Everything is going great – until it doesn’t. From a business owner’s point of view, the time for healthy pessimism is the moment when everyone else has put on their best rose-colored glasses. If there’s one thing American history shows, it’s that boom/bust cycles are cyclic by nature. There’s going to be another significant downturn eventually; when it comes, it will take most companies by surprise as it always does. Competitive and survival advantages will go to those who saw it coming, and planned beforehand.
Just about any business can take some important steps to plan for recession in advance – and any business that does is bound to benefit as a result:
- Secure credit. Even if you don’t need capital right now, that’s no guarantee you won’t be needing it after a recession hits – and when that happens, resources are likely to be a lot less available.

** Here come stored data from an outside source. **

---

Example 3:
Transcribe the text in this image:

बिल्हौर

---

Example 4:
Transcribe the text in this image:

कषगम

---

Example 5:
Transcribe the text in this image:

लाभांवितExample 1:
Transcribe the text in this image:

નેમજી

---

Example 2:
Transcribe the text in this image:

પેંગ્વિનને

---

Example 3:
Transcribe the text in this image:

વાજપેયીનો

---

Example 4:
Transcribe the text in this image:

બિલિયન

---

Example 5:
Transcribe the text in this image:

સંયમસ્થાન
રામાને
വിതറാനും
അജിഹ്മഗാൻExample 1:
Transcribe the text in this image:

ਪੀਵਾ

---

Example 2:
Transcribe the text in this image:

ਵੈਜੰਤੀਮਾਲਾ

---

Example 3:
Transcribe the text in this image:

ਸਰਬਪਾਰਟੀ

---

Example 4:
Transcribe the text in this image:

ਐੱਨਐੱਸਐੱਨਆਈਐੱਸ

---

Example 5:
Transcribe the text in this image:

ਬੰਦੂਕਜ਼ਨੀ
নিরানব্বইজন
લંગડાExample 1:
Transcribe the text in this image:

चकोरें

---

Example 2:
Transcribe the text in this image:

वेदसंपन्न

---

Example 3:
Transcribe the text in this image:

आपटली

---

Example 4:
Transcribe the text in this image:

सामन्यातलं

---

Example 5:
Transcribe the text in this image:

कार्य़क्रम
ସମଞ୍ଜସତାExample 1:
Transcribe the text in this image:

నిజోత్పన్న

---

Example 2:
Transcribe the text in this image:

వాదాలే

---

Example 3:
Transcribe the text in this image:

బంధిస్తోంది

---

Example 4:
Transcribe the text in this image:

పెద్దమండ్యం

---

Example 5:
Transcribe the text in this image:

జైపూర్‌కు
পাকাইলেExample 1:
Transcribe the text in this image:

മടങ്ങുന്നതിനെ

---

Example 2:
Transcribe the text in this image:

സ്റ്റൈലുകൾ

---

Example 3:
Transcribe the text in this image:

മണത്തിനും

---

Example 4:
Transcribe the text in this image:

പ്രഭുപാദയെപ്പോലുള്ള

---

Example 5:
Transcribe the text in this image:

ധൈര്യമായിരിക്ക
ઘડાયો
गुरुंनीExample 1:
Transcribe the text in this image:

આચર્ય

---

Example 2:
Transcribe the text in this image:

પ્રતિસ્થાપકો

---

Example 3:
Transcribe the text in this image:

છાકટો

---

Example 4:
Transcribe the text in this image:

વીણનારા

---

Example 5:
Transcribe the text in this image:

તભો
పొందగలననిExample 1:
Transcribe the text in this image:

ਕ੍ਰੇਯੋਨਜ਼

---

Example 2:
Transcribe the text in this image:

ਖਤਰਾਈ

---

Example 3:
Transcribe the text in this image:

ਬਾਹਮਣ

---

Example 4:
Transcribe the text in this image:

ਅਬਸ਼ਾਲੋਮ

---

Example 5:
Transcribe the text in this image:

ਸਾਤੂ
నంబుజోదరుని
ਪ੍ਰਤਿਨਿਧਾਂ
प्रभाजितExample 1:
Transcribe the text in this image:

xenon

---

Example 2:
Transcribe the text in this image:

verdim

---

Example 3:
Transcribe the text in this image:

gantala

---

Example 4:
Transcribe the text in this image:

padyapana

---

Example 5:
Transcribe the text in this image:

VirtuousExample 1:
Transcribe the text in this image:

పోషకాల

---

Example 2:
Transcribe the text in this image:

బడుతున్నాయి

- Pay off debt. At the same time, take advantage of favorable circumstances to retire old debt when possible, particularly if it is sizeable enough to cause significant problems in a more adverse climate. The lower your debt burden, the more flexibility you’ll have in the event that cash flow stalls. In particular, pay off or refinance high interest debts wherever possible.

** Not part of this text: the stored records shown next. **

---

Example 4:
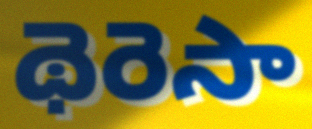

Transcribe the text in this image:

థెరెసా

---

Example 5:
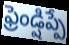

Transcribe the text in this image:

ఫ్రెండ్షిప్పే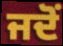
ਜਦੋਂ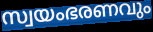
സ്വയംഭരണവും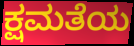
ಕ್ಷಮತೆಯ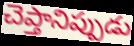
చెప్తానిప్పుడు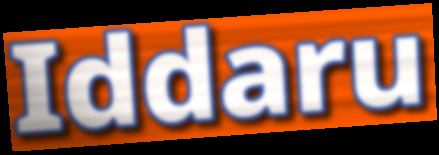
IddaruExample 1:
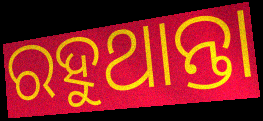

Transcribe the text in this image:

ରହୁଥାନ୍ତା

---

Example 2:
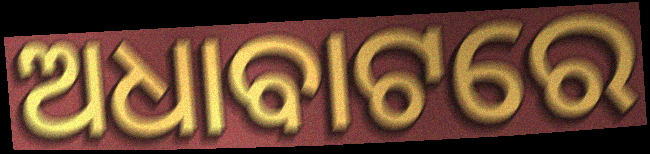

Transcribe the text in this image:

ଅଧାବାଟରେ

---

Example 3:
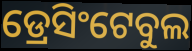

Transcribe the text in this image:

ଡ୍ରେସିଂଟେବୁଲ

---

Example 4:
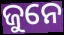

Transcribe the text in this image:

ଜୁନେ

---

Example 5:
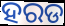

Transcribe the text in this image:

ହରଡ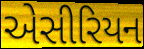
એસીરિયનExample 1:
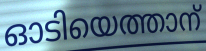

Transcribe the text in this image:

ഓടിയെത്താന്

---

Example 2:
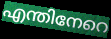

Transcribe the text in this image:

എന്തിനേറെ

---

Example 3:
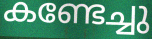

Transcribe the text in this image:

കണ്ടേച്ചു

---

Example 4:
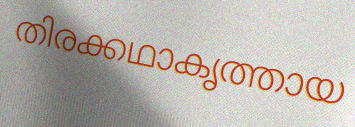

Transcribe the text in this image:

തിരക്കഥാകൃത്തായ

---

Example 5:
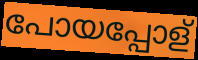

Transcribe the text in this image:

പോയപ്പോള്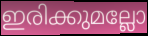
ഇരിക്കുമല്ലോ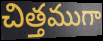
చిత్తముగాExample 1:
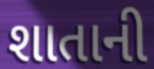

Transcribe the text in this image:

શાતાની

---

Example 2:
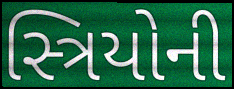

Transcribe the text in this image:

સ્ત્રિયોની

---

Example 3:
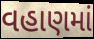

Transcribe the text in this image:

વહાણમાં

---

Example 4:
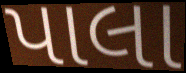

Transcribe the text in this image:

પાલા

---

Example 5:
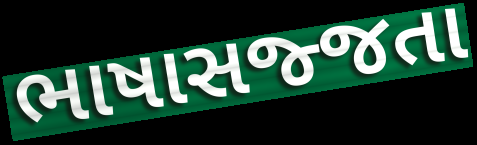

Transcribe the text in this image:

ભાષાસજ્જતાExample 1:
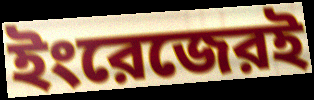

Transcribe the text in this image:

ইংরেজেরই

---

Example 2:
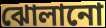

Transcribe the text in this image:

ঝোলানো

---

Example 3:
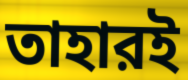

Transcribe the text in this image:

তাহারই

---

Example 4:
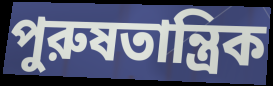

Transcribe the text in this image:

পুরুষতান্ত্রিক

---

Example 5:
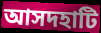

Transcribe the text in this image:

আসদহাটি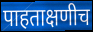
पाहताक्षणीच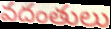
వదంతులు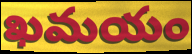
ఖమయం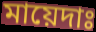
মায়েদাঃ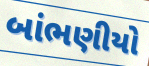
બાંભણીયો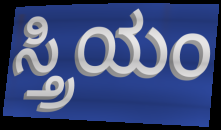
ಸ್ತ್ರಿಯಂ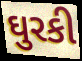
ઘુરકી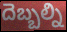
దెబ్బల్ని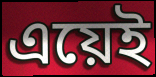
এয়েই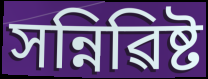
সন্নিৱিষ্টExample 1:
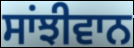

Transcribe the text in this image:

ਸਾਂਝੀਵਾਨ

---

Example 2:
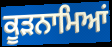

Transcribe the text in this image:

ਕੂੜਨਾਮਿਆਂ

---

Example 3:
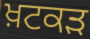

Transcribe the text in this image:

ਖ਼ਟਕੜ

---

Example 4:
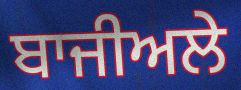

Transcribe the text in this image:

ਬਾਜੀਅਲੇ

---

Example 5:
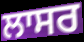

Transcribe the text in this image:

ਲਾਸਰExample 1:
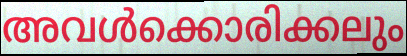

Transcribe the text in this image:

അവൾക്കൊരിക്കലും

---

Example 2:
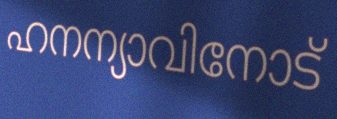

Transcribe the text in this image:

ഹനന്യാവിനോട്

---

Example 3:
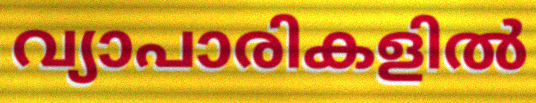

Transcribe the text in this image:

വ്യാപാരികളിൽ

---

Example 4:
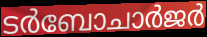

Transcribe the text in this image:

ടർബോചാർജർ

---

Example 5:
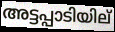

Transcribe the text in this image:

അട്ടപ്പാടിയില്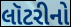
લૉટરીનોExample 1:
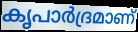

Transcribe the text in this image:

കൃപാർദ്രമാണ്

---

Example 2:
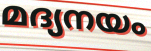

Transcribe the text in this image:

മദ്യനയം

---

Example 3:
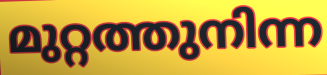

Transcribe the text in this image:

മുറ്റത്തുനിന്ന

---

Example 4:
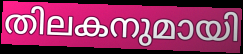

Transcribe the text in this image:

തിലകനുമായി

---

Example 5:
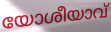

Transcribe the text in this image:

യോശീയാവ്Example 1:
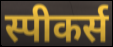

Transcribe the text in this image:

स्पीकर्स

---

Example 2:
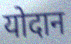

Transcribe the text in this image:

योदान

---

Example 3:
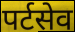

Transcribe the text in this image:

पर्टसेव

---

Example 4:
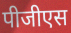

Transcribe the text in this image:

पीजीएस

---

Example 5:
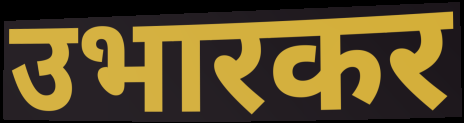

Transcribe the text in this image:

उभारकरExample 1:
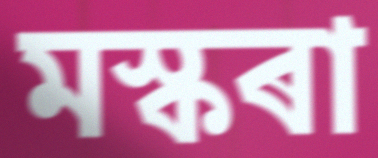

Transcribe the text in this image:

মস্কৰা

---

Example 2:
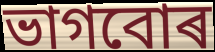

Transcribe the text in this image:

ভাগবোৰ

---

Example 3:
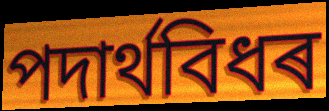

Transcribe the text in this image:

পদাৰ্থবিধৰ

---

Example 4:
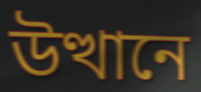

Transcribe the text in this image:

উত্থানে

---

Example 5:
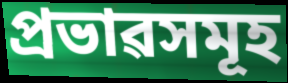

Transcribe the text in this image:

প্ৰভাৱসমূহ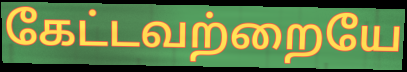
கேட்டவற்றையேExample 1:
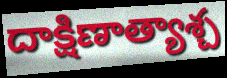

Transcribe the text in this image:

దాక్షిణాత్యాశ్చ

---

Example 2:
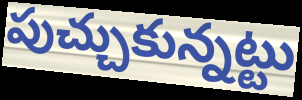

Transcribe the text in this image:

పుచ్చుకున్నట్టు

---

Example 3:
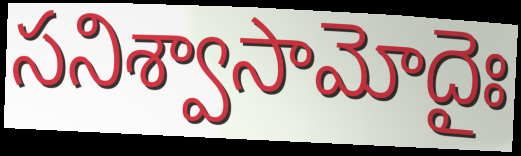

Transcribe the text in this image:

సనిశ్వాసామోదైః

- Right-size growth. Overextension in boom times is often a death knell during market washouts. Ensure that growth is sustainable and that your company is not creating cost centers it can’t control when needed.
- Diversify your market. Judiciously broadening your market when circumstances are favorable – expanding beyond a single market segment, primary customer, or geographic region – provides protection in the case of sharp downward spikes affecting any key clients.
- Contain benefits expenses. The cost of health care and other benefits seldom trends downward. While rising costs may be easily absorbed during profitable periods, they can be an onerous burden when times are tight. By negotiating better deals or researching more affordable options during boom periods, you stand to conserve cash later when you need it most.
- Right-size your workforce. A peak-performing organization is one that has the right people in the right positions at the right time to do what needs to be done, without a significant surplus. Optimally, consider cosourcing or outsourcing at least part of your workforce to give yourself the greatest possible flexibility when circumstances change.
- Solidify key customer relationships. It’s a lot easier to forge long-term working relationships and contracts when circumstances are favorable – and such agreements may provide vital sustenance when times get tough.
From the vantage point of early 2018, the economic future looks more solid than it has in a long time. With any luck, the measures recommended here won’t have an opportunity to prove their worth for a long time yet, but an unstable geopolitical climate argues against leaving anything to chance. It’s never a bad time to plan a good defense for your company; while another downturn may not be on the immediate horizon, the one sure thing is that sooner or later, it will arrive – and the measures you take now may make all the difference.